# Contract Bids



## iowastorm (Aug 20, 2000)

For the past two years, I've been bidding on and servicing several large apartment complexes on an hourly basis (time and materials). After some research, I'm beginning to learn about expanding our bidding process with seasonal contracts. Furthermore, it appears that most commercial accounts like having a firm grasp on their snow removal budget by paying a pre-determined amount each month for their snow removal needs. Here in Cental Iowa, it snows an average of 6-8 times per year with a annual accumulation total of around 24-30". My goal is to offer a fair and competitive contract that will allow us to increase our client base as well as our monthly cash flow. I would welcome comments and suggestions from anyone with past experience and success in bidding of this type.

Tim Jones
Iowastorm Lawn Care & Snow Removal Service


----------



## Alan (Mar 2, 2000)

Well,, if you've been working T & M for two years you already have a good handle on the time it takes and your average cost per year. That's a decent start to setting up a yearly price. And seasonal contracts sure are nice for helping you meet expenses in a dry winter.


----------



## diggerman (May 19, 2001)

I am also in central Iowa and do buildings containing around a thousand units. Half of these I do by the hour and the other half are on a per time basis. I have been doing these diffrent buildings anywhere from 10 to 20 years, and have discussed diffrent options with the owners over the years as to how they want to be charged. What it has seemed to me is that with the varing snow years that we seem to have, paying a lump sum for the year has made them a little nervous that in some way they are paying more than they should, with the hourly and per time they pay for excactly what they get or they know excactly what they will pay when it snows. After spending four years on the east coast I know that the level of service that is required there is much higher than what owners are willing to provide here.It has gratly increased her but it has a long way to go and DesMoines is even better than the rest of central Iowa


----------



## iowastorm (Aug 20, 2000)

ACTIVITY 1 – Can you quote the snow-removal bidding thread word for word, starting with "# Contract Bids" and going on through "of this type."?
ACTIVITY 2 – What comes next in the snow-removal bidding thread? Continue it from the point where it stops.

(Human pose images with coordinates)

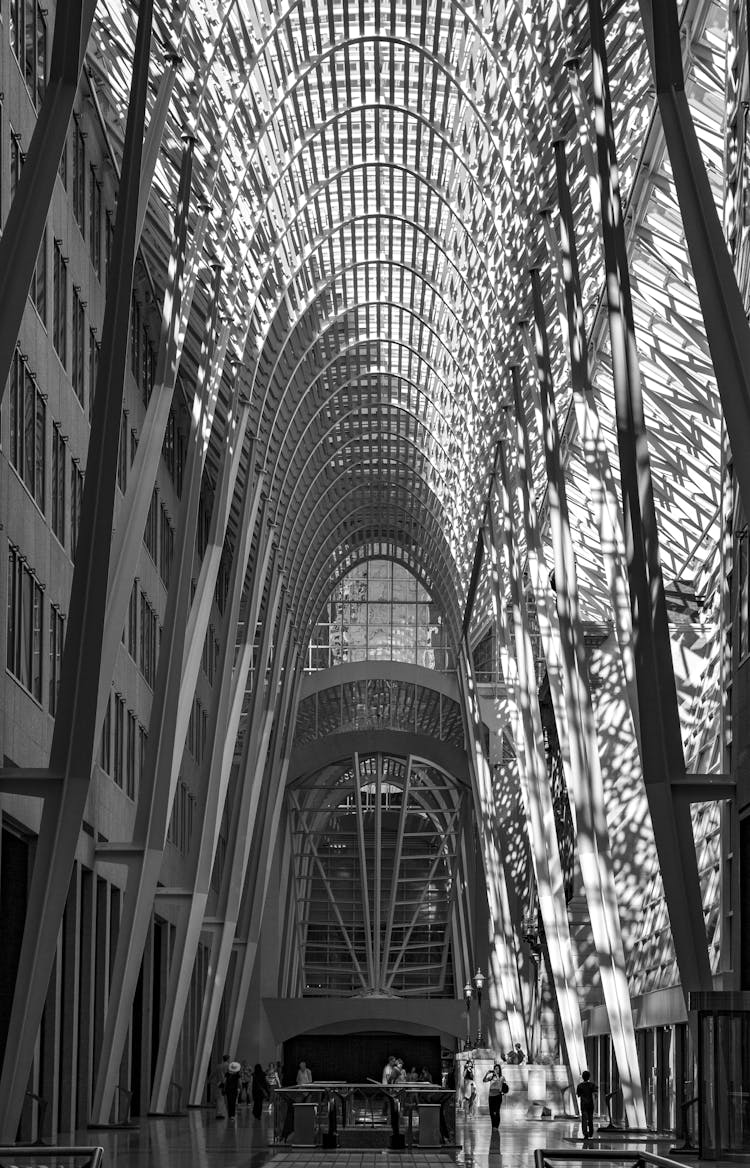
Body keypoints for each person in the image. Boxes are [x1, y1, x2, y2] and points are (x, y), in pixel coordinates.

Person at [483, 1063, 509, 1129]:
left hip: (498, 1096)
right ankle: (493, 1126)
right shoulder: (491, 1077)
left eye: (497, 1069)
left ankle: (496, 1126)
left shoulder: (502, 1077)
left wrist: (496, 1075)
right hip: (491, 1096)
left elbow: (500, 1082)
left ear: (499, 1070)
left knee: (497, 1111)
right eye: (495, 1069)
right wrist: (487, 1074)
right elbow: (484, 1080)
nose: (495, 1070)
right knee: (491, 1112)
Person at [576, 1070, 598, 1140]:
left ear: (582, 1077)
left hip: (583, 1104)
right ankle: (591, 1133)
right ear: (589, 1077)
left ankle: (585, 1133)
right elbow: (595, 1094)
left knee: (584, 1120)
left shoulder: (580, 1086)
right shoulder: (592, 1085)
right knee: (590, 1119)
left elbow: (578, 1095)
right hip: (590, 1104)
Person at [213, 1053, 229, 1119]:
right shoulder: (228, 1066)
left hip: (219, 1084)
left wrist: (209, 1080)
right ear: (228, 1059)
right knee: (226, 1100)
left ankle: (219, 1113)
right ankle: (224, 1113)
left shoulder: (218, 1066)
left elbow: (213, 1074)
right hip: (226, 1084)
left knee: (219, 1099)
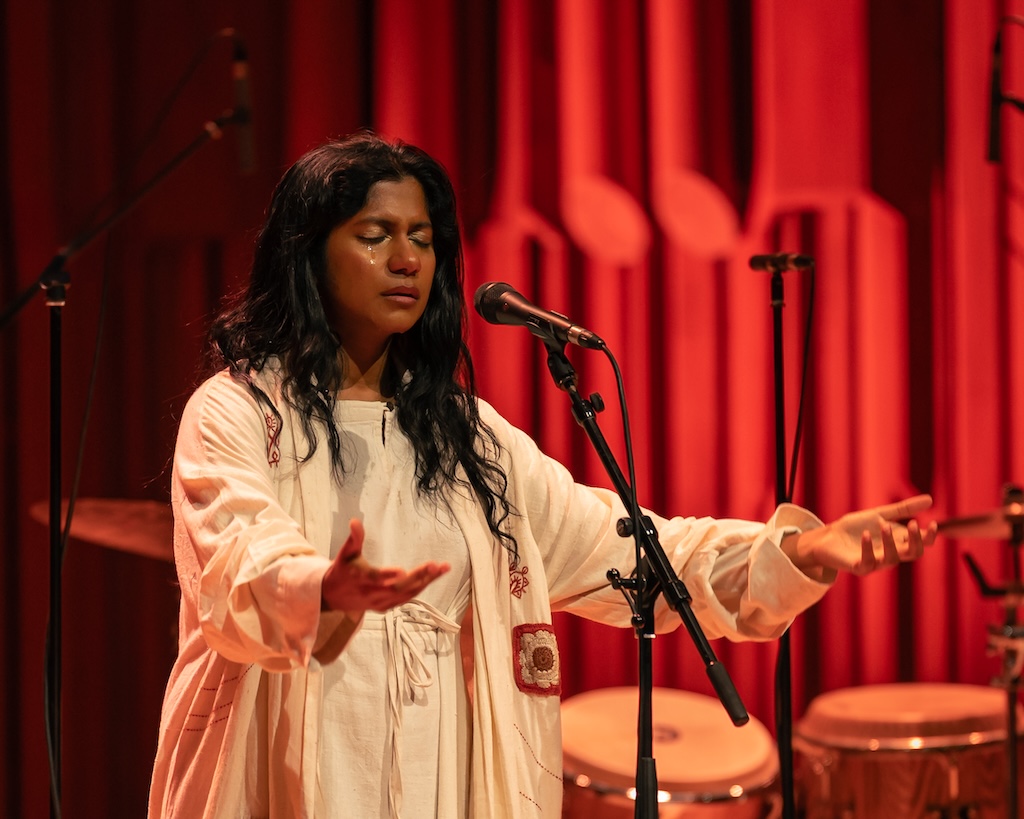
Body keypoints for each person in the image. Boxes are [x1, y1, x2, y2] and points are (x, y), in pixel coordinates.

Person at [147, 131, 936, 819]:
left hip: (442, 767)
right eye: (375, 234)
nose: (407, 259)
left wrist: (801, 550)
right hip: (300, 759)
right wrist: (324, 587)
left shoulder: (466, 436)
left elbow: (637, 553)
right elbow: (238, 555)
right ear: (308, 253)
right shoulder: (242, 412)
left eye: (422, 237)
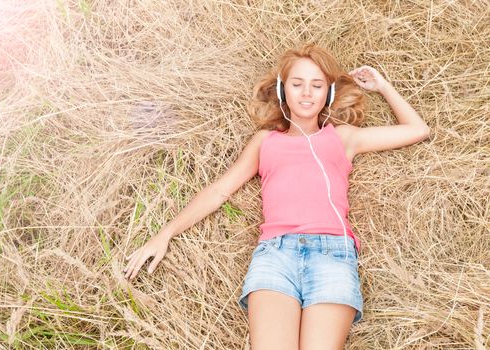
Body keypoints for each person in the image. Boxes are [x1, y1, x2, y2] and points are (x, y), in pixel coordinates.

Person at [123, 43, 430, 349]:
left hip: (333, 255)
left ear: (329, 94)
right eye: (297, 84)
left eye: (317, 85)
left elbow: (418, 129)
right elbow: (219, 191)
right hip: (275, 256)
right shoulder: (264, 142)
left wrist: (383, 86)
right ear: (284, 91)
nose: (307, 93)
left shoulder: (343, 137)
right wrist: (165, 233)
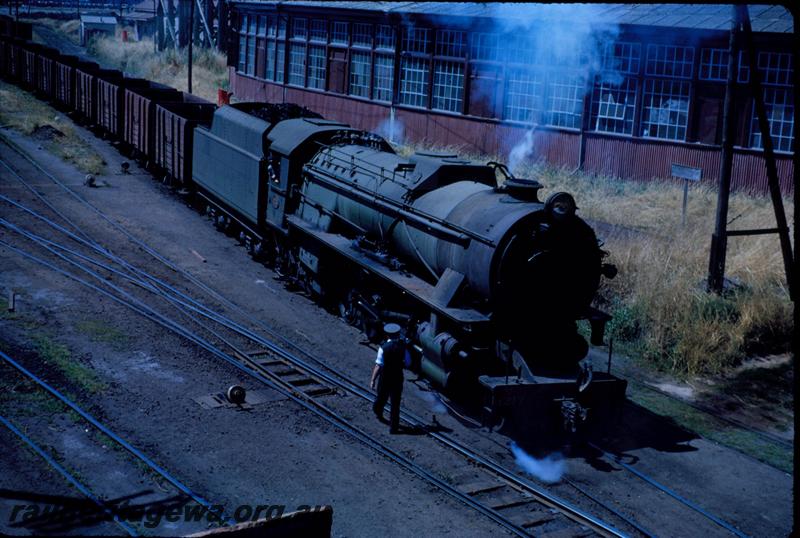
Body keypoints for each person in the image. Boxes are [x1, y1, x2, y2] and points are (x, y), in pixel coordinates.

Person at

ANSWER 1 –
# Contract Bids



## iowastorm (Aug 20, 2000)

For the past two years, I've been bidding on and servicing several large apartment complexes on an hourly basis (time and materials). After some research, I'm beginning to learn about expanding our bidding process with seasonal contracts. Furthermore, it appears that most commercial accounts like having a firm grasp on their snow removal budget by paying a pre-determined amount each month for their snow removal needs. Here in Cental Iowa, it snows an average of 6-8 times per year with a annual accumulation total of around 24-30". My goal is to offer a fair and competitive contract that will allow us to increase our client base as well as our monthly cash flow. I would welcome comments and suggestions from anyone with past experience and success in bidding of this type.

ANSWER 2 –
I know what you mean. Our snowfall varies so much here it is a major negative when wanting to offer a seasonal contract. I agree with you about owners wanting to only pay T&M as it's the fairest way all around. However, the challenge for them, I believe, it to appropriately budget funds for their snow removal needs. I find that they usually under budget when being charged T&M and then figure that they were in some way over-charged. I guess getting them to 'buy' a seasonal contract lies in proper presentation and explanation of the contract.

Tim


----------



## diggerman (May 19, 2001)

One thing for me is that I have been doing these account so long and they are done pretty much the same way every year and often by the same person, everything seems to average out and at the end of the year the overall charge on a per snow basis is very similar from year to year.I would love to do more yearly rates just from the accounting side. The hourly accounts that I have are a nightmare, trying to provide accurate and fair charges which are derived from over tired, underfed and "over employed" drivers can be a moumental task.


----------



## plowking35 (Dec 21, 1999)

Ok first thing is, hourly rates are for beginners. In order to make serious money get rid of the hourly stuff. If the customer balks, drop them and get people that will pay the money. You are providing a premium service and should get payed as such. Since you are saying T&M I will assume that your rates are around $ 75.00 per hour or less. We average 2x that with our trucks. If you put a sub on, he will make almost as much as you.
What we did was to wrap everything into a yearly service contract, and that seemed to help hide the snow plowing costs. My customers pay a fixed amount per month for 12 months, and that includes all the grounds and plowing.
We still include some per plowing/per push accounts in case we get a severe winter and that will even out the cash flow, much like seasonal contracts do in light years.
So in Iowastorms case here is what I would do. You already know how long it takes to clear say a 4-6" storm, then figure your hourly rate that you want. I strive for at least 125-150 per hour. Then multiply x the avaerage # of plows per season. Then add 30% for profit, and any walks, and deicers.
Add a blizzard cause, and bucket loader per hour charge.
If you want to see a sample contract go to
http://www.thehousedoktor.com
Dino


----------



## iowastorm (Aug 20, 2000)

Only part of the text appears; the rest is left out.